September 29, 2019 3 min read

I am Isabella

I am constantly in flux between feeling like I own my body and feeling like the world owns it. I feel liberated, powerful and regal putting on my favourite red dress, but in a second can be torn down as soon as that man on street decides to grab my ass as I’m walking home from the party with a shawarma in my hand. Flux: being on top of the world, cycling as fast as possible with Lizzo in my headphones with my dress falling just above my thigh, but then plummeting again when a group of guys decide to ask if my ass was real (true story).


I feel like in this country, I am put on a pedestal more.
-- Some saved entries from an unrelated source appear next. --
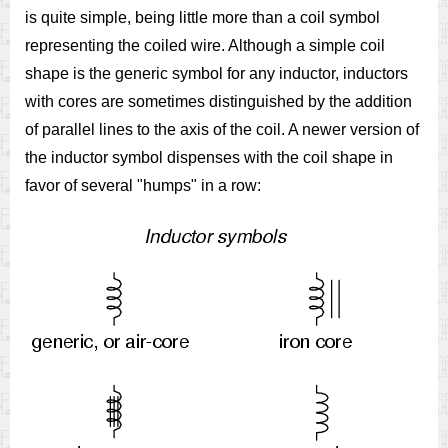
is quite simple, being little more than a coil symbol
representing the coiled wire. Although a simple coil
shape is the generic symbol for any inductor, inductors
with cores are sometimes distinguished by the addition
of parallel lines to the axis of the coil. A newer version of
the inductor symbol dispenses with the coil shape in
favor of several "humps" in a row:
I am half-Danish, but also Nigerian and Irish from my mother’s side. The amount of times growing up I wished to be a skinny blonde-haired girl named Mette or Alma is countless. I thought I had moved on from that part of my life. I thought that I was finally owning myself and taking strides towards self-love and acceptance. But moving back to Denmark, I am re-entering this unfortunate stage of being a revolving door of identity. Wanting to assimilate and make myself hidden. But I can’t be hidden. My body is out there, and the world wants a piece of it. 
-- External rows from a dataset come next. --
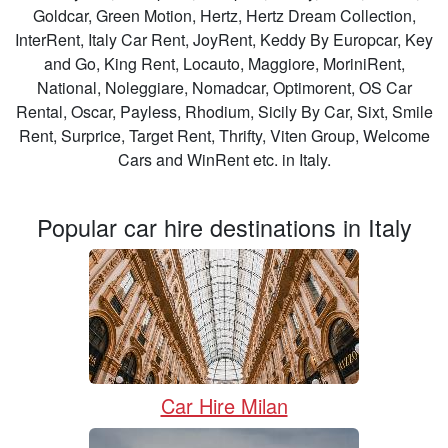
Goldcar, Green Motion, Hertz, Hertz Dream Collection,
InterRent, Italy Car Rent, JoyRent, Keddy By Europcar, Key
and Go, King Rent, Locauto, Maggiore, MoriniRent,
National, Noleggiare, Nomadcar, Optimorent, OS Car
Rental, Oscar, Payless, Rhodium, Sicily By Car, Sixt, Smile
Rent, Surprice, Target Rent, Thrifty, Viten Group, Welcome
Cars and WinRent etc. in Italy.
Popular car hire destinations in Italy
Car Hire Milan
I’m not an Mette, Alma, Birgitte or Annette. Both of my parents are not from the same country, and I didn’t have a typical childhood home that I grew up in all my life. I’m an Isabella. I am Nigerian, Danish and Irish and I have moved around all my life. I have stretch marks, cellulite and do NOT fit a size 8 jean. I have privilege and I am void of it. 


I am bored of people asking me at parties where I’m from. I will never be able to give them the right answer because it will always be a case of “you’re not THAT Black” or “but you’re not actually Danish”. I have become this malleable vessel, adapting to whatever the other person wants me to be or say. And honestly, it’s exhausting. Denmark, I am tired to be inside of you sometimes.  


Another note on self-love. I think there is a common misconception that acceptance and happiness with oneself has an upward trajectory. As in we can just see a quote on Instagram or buy an Urban Outfitters tote bag and be like “I reallydolove myself now! Thanks Capitalism!” Because it isn’t like that. Life doesn’t always get better when you’ve been at your lowest. Friends let you down, you get a shitty grade and hearts get broken (mine has, and that has really stunted my growth recently). Self-love should not be taught by capitalism, a system that is created to make you feel worse about yourself. It should come from YOU, blossoming from within. The way you view yourself will be like a yard of dirt and weeds at first. You rip out those roots of self-doubt and hatred deeply embedded into your psyche because that is all you’ve ever known. You sow new seeds of forgiveness and patience, allowing to view yourself in a new light. Nobody else can do this for you. Audre Lorde said that self-care is an act of “self-preservation” and hence “an act of political warfare”. Some would argue that that is a little extreme. However, it reallyis work, it’s not merely putting on a face mask and taking a no make-up selfie. Self-love is a form of personal activism, as you’re openly defying the norm in not hating yourself and conforming to what society dictates as attractive or acceptable. 


I am writing this piece in a very peculiar place in my life. I wish to use this as a type of time capsule,  I hope to read back at it at a later date to discover that I had moved on from some of these issues, but it’s hard to predict growth like that.